My recommendation is: stop what you are doing, purchase the book,
and don’t come back to civilization until you’ve completed it. It is that
good. But let me also warn you. Like me, after seeing utter devastation
that has been done to our society and especially its root causes, you
may find yourself weeping by the time you get to the end, even as Jesus
once did when he wept for Jerusalem.
Dr. Sungenis is not alone in sensing that The Jewish Revolutionary Spirit is a world-changing book. Israel Shamir, author of Flowers of Galilee and Pardes: An Etude in Cabbala, writes that
The Jewish Revolutionary Spirit by the revolutionary Catholic E. Michael Jones is a long-waited-for revolt against Vatican II and Nostra Aetate with its disastrous philosemitic bias. This monumental book scoops two thousand years of troublesome relations between Christendom and the Jews, and endeavors to connect Jewish strategies of permanent revolution with the permanent Jewish rebellion against Christ (=Logos). This timely book may help to regain the lost balance between Judaic and Christian tendencies in the Western mind.
[...]
When the Jews rejected Christ, they rejected Logos in all of its forms and became, as a result, enemies of the social order. When the Jews chose Barabbas over Christ, in other words, they became revolutionaries. For 2000 years now we have been living with the consequences of their decision. For over 40 years now, a veil of silence has descended over a topic which Americans can no longer ignore. That veil has now been rent.
I hardly think it is a secret that powerful forces have historically tried to stem the influence of the Catholic Church. Some of them (gasp!) have been Jewish. I read a book by someone who says such things and I want to take society back into the middle ages?
Internet shatters focus, as we discovered on another thread.
Yeah, people will make sweeping generalizations on a person based on some book reviews of a book they haven't taken the time to read.
I already knew before about your world-view, brekin, but I'd forgotten.
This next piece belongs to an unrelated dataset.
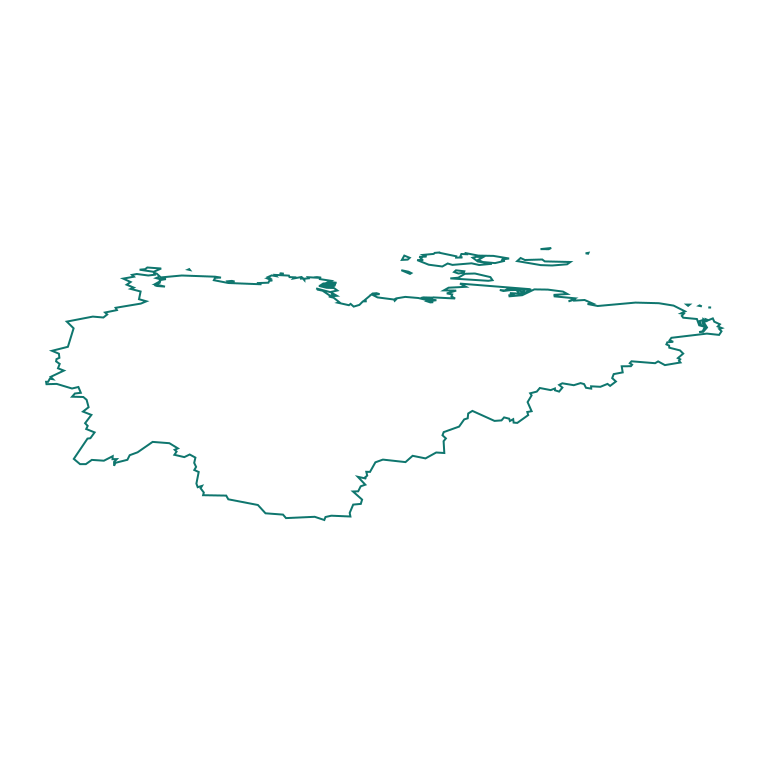 the border of Sakha (Yakutia)
{"feature_id": "RUS-2612", "entity_name": "Sakha (Yakutia)", "entity_type": "Autonomous Province", "adm_level": 1, "iso_a3": "RUS", "parent_name": "Russia", "parent_adm1": "", "projection": "equal_earth", "projection_center": [131.922, 66.295], "detail": "fine", "context": "isolated", "style": "outline", "palette": "teal", "viewbox_px": 768, "rotation_deg": 0, "n_neighbors": 0, "source": "natural_earth", "source_scale": "10m", "svg_char_len": 6110}
<svg xmlns="http://www.w3.org/2000/svg" viewBox="0 0 768 768"><path d="M136.8,274.0L148.3,275.5L154.8,274.7L153.9,272.7L156.8,273.7L159.8,276.5L156.1,278.1L159.9,279.1L159.7,281.5L154.5,284.4L155.2,285.4L157.1,286.0L165.0,286.6L155.1,284.4L159.7,282.8L160.5,280.0L165.9,279.1L160.0,277.5L181.8,275.5L215.1,276.7L221.0,277.6L215.1,277.8L213.9,280.2L228.3,283.0L261.5,284.3L256.9,283.1L268.4,282.7L269.3,280.8L272.3,280.5L267.5,278.5L269.7,278.1L267.9,277.1L271.7,275.4L276.3,276.2L275.1,274.9L288.9,275.6L289.5,277.1L294.5,277.3L293.4,278.5L301.5,277.0L302.6,277.9L300.0,278.7L302.9,278.5L304.4,280.2L304.4,278.7L308.5,278.3L307.8,277.2L320.2,277.9L319.9,279.1L331.0,280.8L328.8,281.8L336.6,282.8L323.3,283.5L321.5,284.7L335.1,285.6L333.3,286.1L325.4,285.4L318.9,285.9L326.7,287.8L333.9,288.0L337.3,290.5L330.2,292.1L316.2,288.4L318.3,289.4L317.0,289.5L322.6,290.7L330.0,295.7L332.9,294.9L331.4,292.7L336.9,295.8L328.8,296.5L333.6,297.7L339.2,302.1L337.7,302.7L348.9,305.2L350.6,303.9L353.7,306.6L359.4,304.9L362.9,301.4L366.7,301.3L363.9,300.8L372.6,293.5L376.5,293.2L379.6,294.1L372.6,294.9L377.5,297.4L395.4,299.7L394.5,300.4L394.7,300.8L395.8,299.7L394.9,299.1L396.2,298.4L405.3,296.9L418.3,298.0L429.0,300.6L427.0,301.3L430.3,302.4L433.2,302.2L429.4,301.2L436.4,300.2L430.3,299.5L433.2,297.4L455.1,298.5L451.5,296.4L452.2,294.4L446.8,293.4L456.2,290.6L443.8,290.4L448.6,287.7L466.0,286.8L460.0,283.6L530.4,289.2L509.0,288.3L504.6,290.5L499.8,290.0L503.4,291.0L510.6,290.1L531.3,289.6L521.4,294.4L521.3,292.6L525.1,291.5L521.0,292.1L519.8,290.6L516.7,290.3L519.4,293.6L510.0,293.1L512.9,294.6L509.3,295.3L509.5,296.3L522.2,295.2L534.3,289.4L547.8,289.6L563.0,291.6L567.4,294.0L553.6,294.9L556.0,295.5L553.8,296.3L574.9,298.3L568.5,301.4L575.0,299.4L574.5,300.6L584.6,300.0L592.6,303.5L587.5,304.0L597.7,306.0L635.4,302.6L658.8,303.2L673.6,305.6L685.1,311.4L681.0,313.4L683.7,313.8L681.8,315.9L683.2,317.7L696.9,319.0L699.2,325.3L704.9,326.8L702.7,331.3L699.1,332.1L703.2,331.8L707.0,327.5L703.7,322.1L712.8,318.4L714.3,321.7L719.9,324.3L717.8,326.5L721.9,328.1L719.3,329.0L721.5,331.3L719.1,334.9L706.9,333.6L671.4,337.8L669.6,340.3L673.2,341.8L667.3,342.3L666.4,344.4L669.1,345.6L669.3,347.7L680.0,350.4L683.2,353.6L677.9,358.1L680.2,359.3L679.0,360.8L680.4,362.5L664.9,365.1L658.1,361.4L655.1,363.2L631.5,361.3L629.8,363.2L632.1,364.7L630.9,366.2L621.7,366.3L622.7,372.4L613.7,374.1L612.2,378.1L615.9,381.5L610.1,385.9L607.5,383.9L600.4,386.8L591.1,386.3L591.2,388.6L586.0,387.8L584.1,384.1L580.6,383.1L573.8,385.2L562.3,383.3L559.2,384.9L562.4,387.6L559.1,391.6L555.0,390.3L554.9,388.5L550.7,390.1L539.8,388.0L536.8,391.6L530.2,393.3L531.6,395.4L527.6,402.1L531.6,411.2L527.3,412.0L528.2,415.1L517.3,422.9L513.6,422.6L513.2,419.2L509.9,421.0L509.2,418.7L504.1,417.4L501.5,420.4L494.5,420.9L472.4,410.9L468.2,413.5L467.7,418.3L464.2,419.4L459.1,426.6L443.7,432.1L442.5,435.3L445.9,438.4L443.6,441.2L444.3,453.0L436.2,452.5L425.5,458.4L412.6,455.8L405.5,462.1L382.9,459.6L375.4,462.3L370.0,471.9L366.3,471.8L367.2,475.6L364.8,477.6L366.2,478.6L357.8,476.8L365.3,484.7L360.7,486.3L358.2,491.3L353.0,491.5L362.1,499.6L360.8,503.9L353.2,504.6L349.7,512.9L350.4,516.5L331.3,515.7L325.5,517.0L324.3,520.0L314.7,516.8L286.0,518.1L283.0,514.6L265.5,513.3L257.9,505.0L228.3,499.3L226.2,495.6L203.1,495.2L203.8,492.5L200.6,488.3L202.0,485.9L197.7,487.2L196.4,483.6L198.7,472.0L194.3,470.0L196.1,466.9L194.2,462.9L195.4,457.6L189.7,454.5L184.3,457.1L174.4,454.8L176.6,451.6L174.7,449.8L177.9,448.4L169.4,443.2L152.6,441.9L137.6,452.3L129.7,455.2L127.4,459.8L115.5,462.8L114.1,465.8L114.1,461.9L116.8,459.1L112.5,459.2L112.7,456.2L103.9,460.7L91.8,459.9L85.9,464.1L80.0,464.1L73.8,458.9L87.5,438.6L90.4,438.2L94.6,432.4L86.2,429.0L87.7,425.9L85.1,423.2L91.4,414.9L83.0,411.6L88.6,407.2L86.6,399.8L83.3,397.0L72.1,396.7L74.9,393.5L80.8,392.8L78.4,387.0L72.0,388.5L56.7,383.9L46.5,384.2L46.1,381.8L48.1,381.8L49.8,378.7L52.9,379.2L50.6,376.9L63.9,370.6L58.0,368.3L59.7,363.9L56.1,361.4L56.5,359.1L59.4,357.8L58.9,353.7L52.0,350.8L67.9,346.8L73.6,328.3L66.8,321.6L92.8,316.6L103.4,317.5L107.2,314.5L105.1,312.5L116.9,310.1L115.6,307.8L140.8,303.6L146.4,301.3L139.0,299.2L140.6,291.5L130.7,288.9L133.7,287.6L126.7,284.7L130.6,282.0L123.2,278.6L133.9,276.7L132.0,274.9L136.8,274.0ZM509.1,258.5L502.4,259.4L501.9,260.4L504.9,260.8L495.0,263.1L482.7,262.0L478.2,259.9L483.3,257.0L476.2,256.8L472.7,257.7L477.8,261.5L491.9,263.8L479.1,265.0L471.6,263.3L452.4,264.9L447.7,263.5L442.3,266.5L428.7,264.7L417.2,260.1L423.3,260.0L420.2,259.6L421.7,257.9L419.2,256.8L426.5,256.6L423.1,254.9L433.7,253.9L434.7,252.9L440.3,252.4L438.6,252.6L456.3,256.3L456.1,257.6L462.4,257.5L460.2,256.7L461.4,254.0L468.2,254.3L464.6,252.9L478.3,255.6L493.4,255.9L509.1,258.5ZM544.8,261.4L570.4,262.0L567.1,264.3L552.1,265.5L540.7,265.1L517.2,261.1L520.6,258.0L524.9,260.0L542.2,259.5L544.8,261.4ZM490.4,277.1L492.5,280.2L488.3,280.8L450.3,278.4L458.3,277.7L464.9,273.8L474.9,273.5L490.4,277.1ZM161.2,268.5L153.6,271.8L139.6,269.7L145.1,269.2L147.3,267.5L161.2,268.5ZM464.3,271.3L463.8,272.7L458.4,273.5L454.1,272.0L456.0,270.3L464.3,271.3ZM409.7,257.8L407.7,259.6L401.9,259.9L404.3,255.6L409.7,257.8ZM323.6,284.5L331.2,283.2L335.8,284.5L333.5,285.0L323.6,284.5ZM702.9,323.7L706.3,327.4L705.2,327.9L705.3,326.6L701.3,325.5L699.5,321.1L702.4,320.2L702.9,323.7ZM411.3,273.1L410.0,273.9L401.3,270.2L408.5,271.7L411.3,273.1ZM431.1,297.6L428.7,299.1L420.8,298.0L423.3,297.4L431.1,297.6ZM551.2,248.0L548.7,249.2L540.5,249.1L551.2,248.0ZM327.3,285.9L330.8,286.7L321.1,286.3L327.3,285.9ZM234.6,281.5L228.3,282.2L227.5,281.3L231.9,280.9L234.6,281.5ZM703.2,319.1L705.5,321.3L702.7,321.7L703.2,319.1ZM689.6,304.6L688.1,305.8L686.6,304.6L689.6,304.6ZM588.5,252.8L588.1,253.7L585.6,253.3L588.5,252.8ZM280.8,273.3L283.8,273.7L279.7,273.8L280.8,273.3ZM705.5,319.1L708.0,320.1L705.5,319.3L705.5,319.1ZM313.8,277.4L317.0,277.1L321.1,277.6L317.9,277.6L313.8,277.4ZM189.2,269.1L189.9,270.0L188.1,269.6L189.2,269.1ZM699.6,305.4L701.8,306.4L698.9,305.8L699.6,305.4ZM709.5,307.4L711.1,307.5L708.3,307.5L709.5,307.4Z" fill="none" stroke="#0f766e" stroke-width="2"/></svg>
It might have saved me a lot of time I just wasted here trying to engage you with my merely secular, Jew-influenced, Logos-hating logic.
I think it might be time to review your logic, because I'm not seeing the logic in it.
The template through which you view society hasn't changed since Bosch painted "The Garden of Earthly Delights."
Image
Which is a reminder of the aesthetic greatness of traditional Christendom, really my favorite thing about it.
OK, to sum up: Because I don't think online porn is good I'm a medieval Catholic? Did I miss anything?